Note here that $M_k$ must not depend on $x$. This only means that if you found such sequence $M_k$ then the series uniformly converges. It says nothing about the series if you have found some $M_k$ whose series does not converge.

In particular, this test cannot be used to prove that some series does not converge uniformly.

Now consider

$$f_k(x)=\frac{1}{kx+2}-\frac{1}{(k+1)x+2}$$

Consider the partial sum

\begin{align*} S_n(x)=\sum_{k=0}^{n} f_k(x)&=\left(\frac{1}{2}-\frac{1}{x+2}\right)+\cdots+\left(\frac{1}{nx+2}-\frac{1}{(n+1)x+2}\right)\\ &=\frac{1}{2}-\frac{1}{(n+1)x+2} \end{align*}

the series $\sum f_k(x)$ converges uniformly if and only if $S_n$ converges uniformly.

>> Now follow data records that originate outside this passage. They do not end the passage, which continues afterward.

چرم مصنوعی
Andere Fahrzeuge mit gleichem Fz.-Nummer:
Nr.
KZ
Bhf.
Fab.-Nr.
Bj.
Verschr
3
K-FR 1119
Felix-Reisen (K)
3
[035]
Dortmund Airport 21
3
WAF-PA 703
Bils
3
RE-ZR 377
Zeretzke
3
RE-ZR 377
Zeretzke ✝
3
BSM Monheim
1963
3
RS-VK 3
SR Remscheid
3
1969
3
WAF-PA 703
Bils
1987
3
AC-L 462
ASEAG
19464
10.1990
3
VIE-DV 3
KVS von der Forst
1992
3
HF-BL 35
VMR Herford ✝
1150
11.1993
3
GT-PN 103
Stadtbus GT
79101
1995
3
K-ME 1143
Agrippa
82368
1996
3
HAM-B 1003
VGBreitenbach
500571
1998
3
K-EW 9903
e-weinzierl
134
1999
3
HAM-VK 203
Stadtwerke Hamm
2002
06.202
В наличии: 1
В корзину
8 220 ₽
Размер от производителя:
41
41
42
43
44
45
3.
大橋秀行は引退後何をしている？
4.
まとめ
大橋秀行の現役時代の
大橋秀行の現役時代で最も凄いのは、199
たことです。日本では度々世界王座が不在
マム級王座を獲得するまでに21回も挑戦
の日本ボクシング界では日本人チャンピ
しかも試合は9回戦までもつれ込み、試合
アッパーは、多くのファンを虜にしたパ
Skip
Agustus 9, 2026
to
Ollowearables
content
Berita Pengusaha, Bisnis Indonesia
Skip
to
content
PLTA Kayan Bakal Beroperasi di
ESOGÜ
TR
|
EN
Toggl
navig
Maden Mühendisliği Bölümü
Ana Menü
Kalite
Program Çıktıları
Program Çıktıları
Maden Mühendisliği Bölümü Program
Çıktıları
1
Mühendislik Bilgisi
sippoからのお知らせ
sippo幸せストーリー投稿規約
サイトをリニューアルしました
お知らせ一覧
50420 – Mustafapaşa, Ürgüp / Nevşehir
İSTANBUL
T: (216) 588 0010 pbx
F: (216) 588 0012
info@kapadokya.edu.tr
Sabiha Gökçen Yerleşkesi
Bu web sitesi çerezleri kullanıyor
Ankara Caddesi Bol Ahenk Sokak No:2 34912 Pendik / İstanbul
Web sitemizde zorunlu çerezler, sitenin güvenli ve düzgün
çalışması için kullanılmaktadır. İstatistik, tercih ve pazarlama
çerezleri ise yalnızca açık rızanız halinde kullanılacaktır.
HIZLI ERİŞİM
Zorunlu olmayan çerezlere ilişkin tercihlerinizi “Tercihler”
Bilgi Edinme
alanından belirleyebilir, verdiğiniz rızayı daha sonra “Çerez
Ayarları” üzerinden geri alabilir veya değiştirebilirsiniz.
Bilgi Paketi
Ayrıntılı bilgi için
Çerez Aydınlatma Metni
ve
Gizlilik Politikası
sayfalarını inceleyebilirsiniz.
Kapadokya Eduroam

Now $S_n(0)=0$ for all $n$. So $S_n(0) \to 0$, and $S_n(x) \to \frac{1}{2}$ for $0<x\le 1$. So define

$$S(x)= \begin{cases} 0 & \text{if} \quad x=0 \\ \frac{1}{2} & \text{if} \quad 0<x\le 1 \end{cases}$$

Then $S_n(x)\to S(x)$. Also, $S_n(0)-S(0)=0$ for any $n$. Now

$$m_n:=\sup_{x\in [0,1]} |S_n-S|=\sup_{x\in (0,1]} \left\lvert -\frac{1}{(n+1)x+2} \right\rvert=\frac{1}{2} \not\to 0$$

So $S_n$ does not converge uniformly.

• I don't think I fully understand what you are trying to say with the last equation. Basically, it should be that with uniform convergence, that $S_n(x)$ must be equal to 0 if $x=0$ or $\frac{1}{2}$ when 0<x<1 as n goes to infinity? – user131516 Mar 20 '15 at 5:11
• Yes, equivalent definition of uniform convergence of sequence of functions $S_n(x)$ is that $S_n(x)$ is uniformly convergent if and only if there is $N\in \mathbb{N}$ such that $\sup |S_n(x)-S(x)|$ exists for all $n\ge N$ and limit of this supremum is equal to $0$ as $n\to \infty$. In our case supremum exists for all $n\ge 0$, however limit of the sequence of supremum $m_n$ cannot be $0$. – user160738 Mar 20 '15 at 5:19
• Ahhhh thank you, that's starting to make so much sense. Thanks your help! – user131516 Mar 20 '15 at 6:18

For all $x\in(0,1)$, \begin{align} \sum_{k=0}^n\left(\frac1{kx+2}-\frac1{kx+x+2}\right) &=\sum_{k=0}^n\frac1{kx+2}-\sum_{k=0}^n\frac1{kx+x+2}\\ &=\sum_{k=0}^n\frac1{kx+2}-\sum_{k=1}^{n+1}\frac1{kx+2}\\ &=\frac12-\frac1{(n+1)x+2}\tag{1} \end{align} the limit is $\frac12$. However, as $x\to0$, we need $n\ge\frac{1-2\epsilon}{\epsilon x}\to\infty$ for the expression to be within $\epsilon$ of $\frac12$. Thus, the convergence is not uniform on $(0,1)$ so it cannot be uniform on $[0,1]$.

Another approach is to use the fact that a sequence of continuous functions that converge uniformly, converge to a continuous function. Equation $(1)$ shows that the sum converges to $\frac12$ on $(0,1]$ and $0$ at $0$, which is not continuous on $[0,1]$.